此外,显然“包括”一词不排除其他单元或步骤,单数不排除复数。系统权利要求中陈述的多个单元或装置也可以由一个单元或装置通过软件或者硬件来实现。第二等词语用来表示名称,而并不表示任何特定的顺序。In addition, it is obvious that the word "including" does not exclude other units or steps, and the singular does not exclude the plural. Multiple units or devices stated in the system claims can also be implemented by one unit or device through software or hardware. The second class words are used to indicate names, and do not indicate any specific order.
最后应说明的是,以上实施例仅用以说明本申请的技术方案而非限制,尽管参照较佳实施例对本申请进行了详细说明,本领域的普通技术人员应当理解,可以对本申请的技术方案进行修改或等同替换,而不脱离本申请技术方案的精神和范围。Finally, it should be noted that the above embodiments are only used to illustrate the technical solutions of the application and not to limit them. Although the application has been described in detail with reference to the preferred embodiments, those of ordinary skill in the art should understand that the technical solutions of the application can be Make modifications or equivalent replacements without departing from the spirit and scope of the technical solution of the present application.

Claims (20)

  1. 一种疾病风险的分析方法,其中,所述方法包括:A disease risk analysis method, wherein the method includes:
    获取训练数据集,将所述训练数据集进行分类得到分类数据集;Acquiring a training data set, and classifying the training data set to obtain a classification data set;
    利用所述分类数据集对预先构建的多个弱分类器进行训练,并从训练后的所述多个弱分类器中选取多个目标弱分类器,将所述目标弱分类器聚合为疾病模型;Use the classification data set to train multiple pre-built weak classifiers, select multiple target weak classifiers from the multiple weak classifiers after training, and aggregate the target weak classifiers into a disease model ;
    获取待判断用户数据集,对所述待判断用户数据集进行预处理,得到目标数据集;Acquiring a user data set to be judged, and preprocessing the user data set to be judged to obtain a target data set;
    将所述目标数据集与所述分类数据集建立索引关系;Establishing an index relationship between the target data set and the classification data set;
    根据所述索引关系将所述目标数据集与所述分类数据集进行匹配,得到匹配数据集;Matching the target data set with the classification data set according to the index relationship to obtain a matching data set;
    利用所述疾病模型对所述匹配数据集进行分析计算,得到疾病分析结果。The disease model is used to analyze and calculate the matching data set to obtain a disease analysis result.

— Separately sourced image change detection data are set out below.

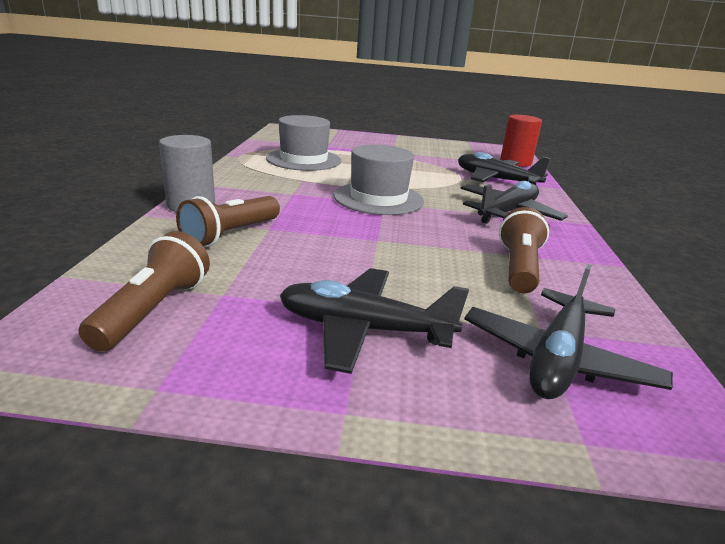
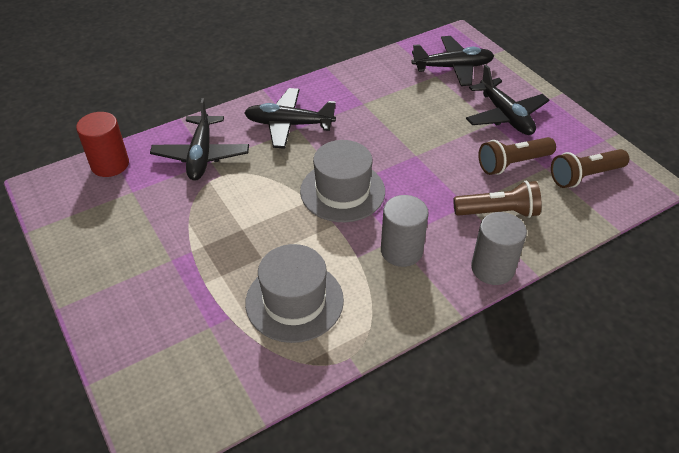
camera: 125 degrees left, 20 degrees up
(278, 190) = (401, 251): none -> grey cylinder
(519, 267) = (379, 96): brown flashlight -> brown flashlight (512, 164)

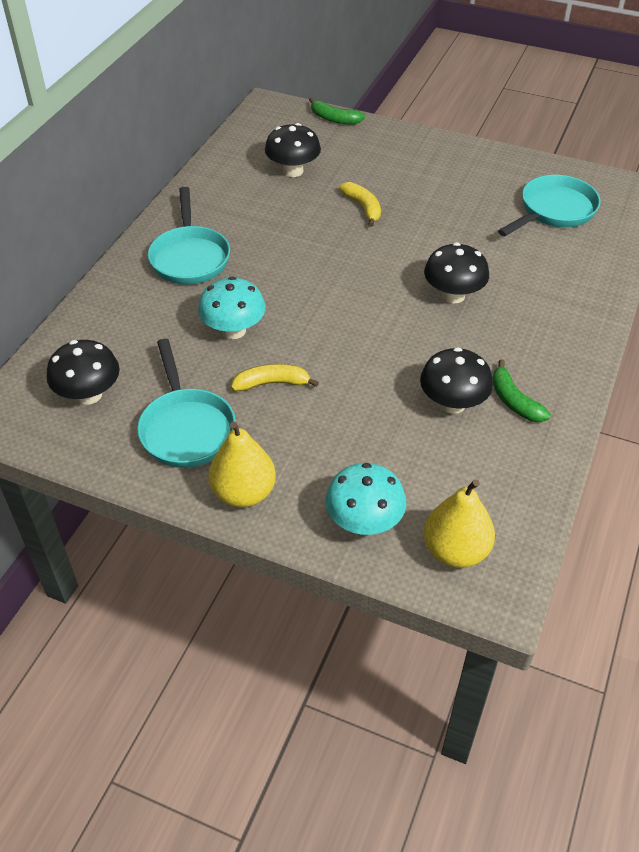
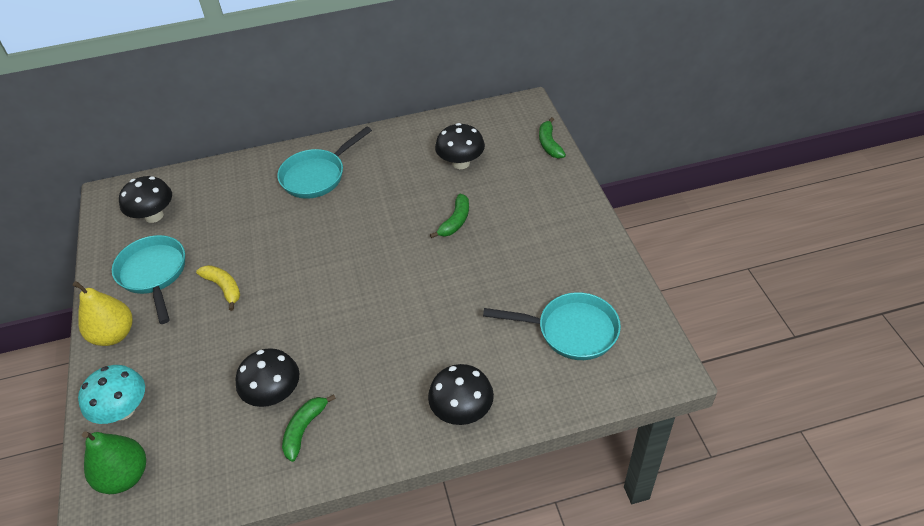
camera: 55 degrees right, 0 degrees up
(186, 428) = (154, 274): turquoise pan -> turquoise pan turned 120 degrees clockwise
(234, 330) = (261, 239): turquoise mushroom -> none
(363, 208) = (455, 221): yellow banana -> green banana
(453, 295) = (398, 328): black mushroom -> black mushroom (462, 411)
(455, 551) = (125, 476): yellow pear -> green pear

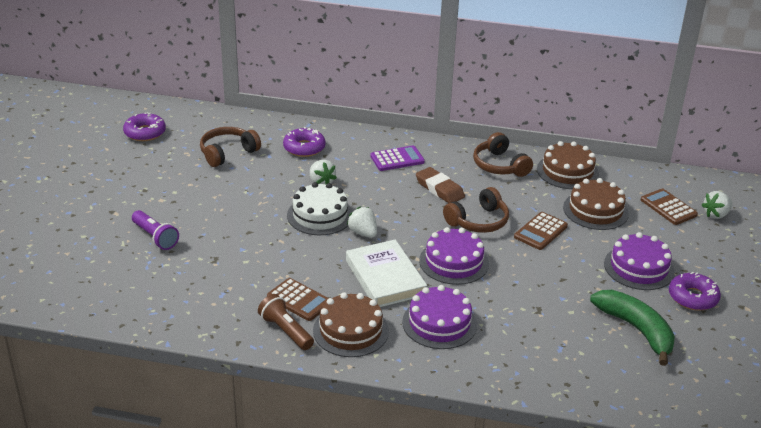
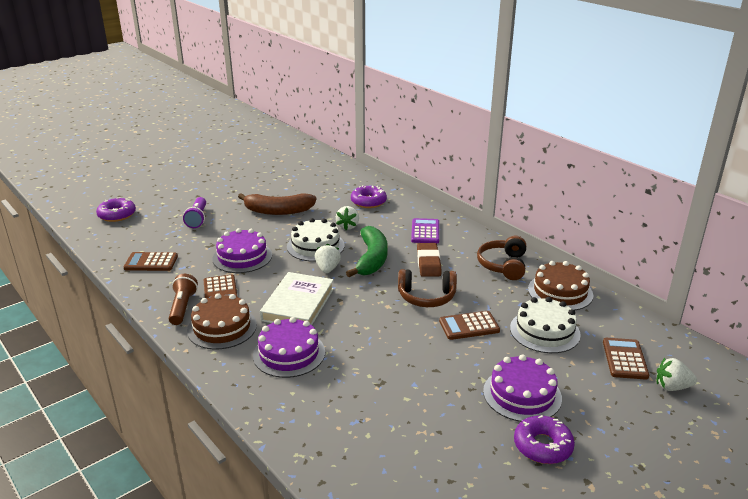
camera: 40 degrees right, 5 degrees down
(145, 133) = (282, 160): purple donut -> purple donut (117, 215)
(181, 304) = (151, 262): none -> brown calculator
(227, 153) = (314, 188): brown headphones -> none
(229, 194) = (278, 211): none -> brown banana
(397, 159) = (425, 231): purple calculator -> purple calculator turned 105 degrees counterclockwise
(454, 262) = (364, 316): purple cake -> purple cake (242, 257)
(595, 210) = (544, 331): brown cake -> white cake
(636, 329) = (445, 443): green banana -> green banana (371, 259)

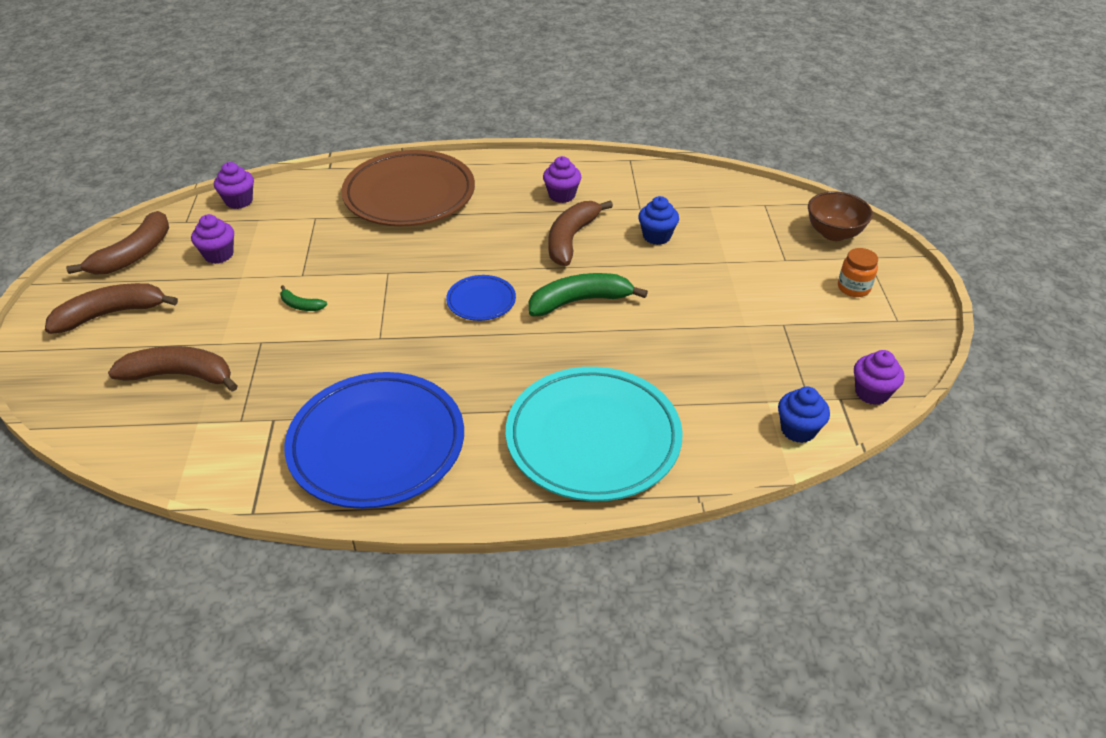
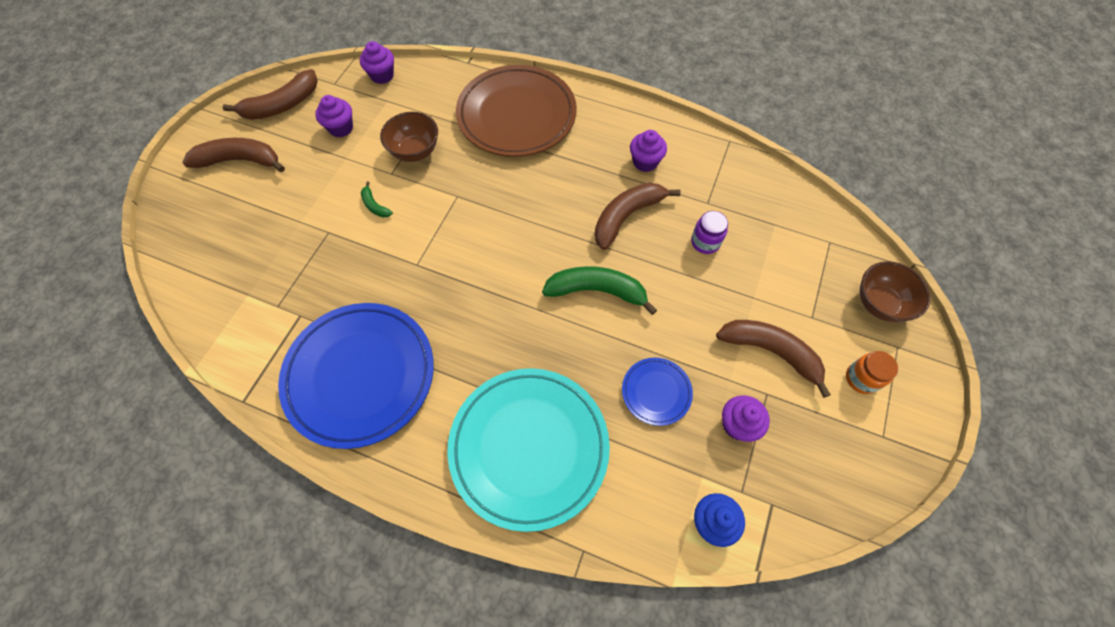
camera: 25 degrees right, 20 degrees up
(180, 375) = (257, 242): brown banana -> brown banana (771, 352)
(317, 251) = (415, 151): none -> brown bowl
(481, 301) = (515, 257): blue plate -> blue plate (656, 392)
(656, 236) = (705, 242): blue cupcake -> purple jar
(872, 393) = (806, 512): purple cupcake -> purple cupcake (737, 424)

  2. 如权利要求1所述的疾病风险的分析方法,其中,所述对所述待判断用户数据集进行预处理,得到目标数据集,包括:The disease risk analysis method of claim 1, wherein the preprocessing the user data set to be judged to obtain the target data set comprises:
    识别所述待判断用户数据集中存在数据缺失的缺失数据,得到缺失数据集;Identify missing data with missing data in the user data set to be judged, and obtain a missing data set;
    生成所述缺失数据集中缺失数据的预测数据;Generating prediction data of missing data in the missing data set;
    将所述预测数据填充至所述待判断用户数据集,得到所述目标数据集。Filling the prediction data into the user data set to be judged to obtain the target data set.
  3. 如权利要求1所述的疾病风险的分析方法,其中,所述将所述目标数据集与所述分类数据集建立索引关系,包括:The disease risk analysis method according to claim 1, wherein said establishing an index relationship between said target data set and said classification data set comprises:
    根据所述分类数据集包含的类别在疾病数据库中创建类别数据表;Creating a category data table in the disease database according to the categories contained in the classification data set;
    确定所述目标数据集中目标数据在所述类别数据表中所属的目标类别;Determine the target category to which the target data in the target data set belongs in the category data table;
    按照所述目标类别将所述目标数据集中目标数据与所述分类数据集建立索引关系。An index relationship is established between the target data in the target data set and the classified data set according to the target category.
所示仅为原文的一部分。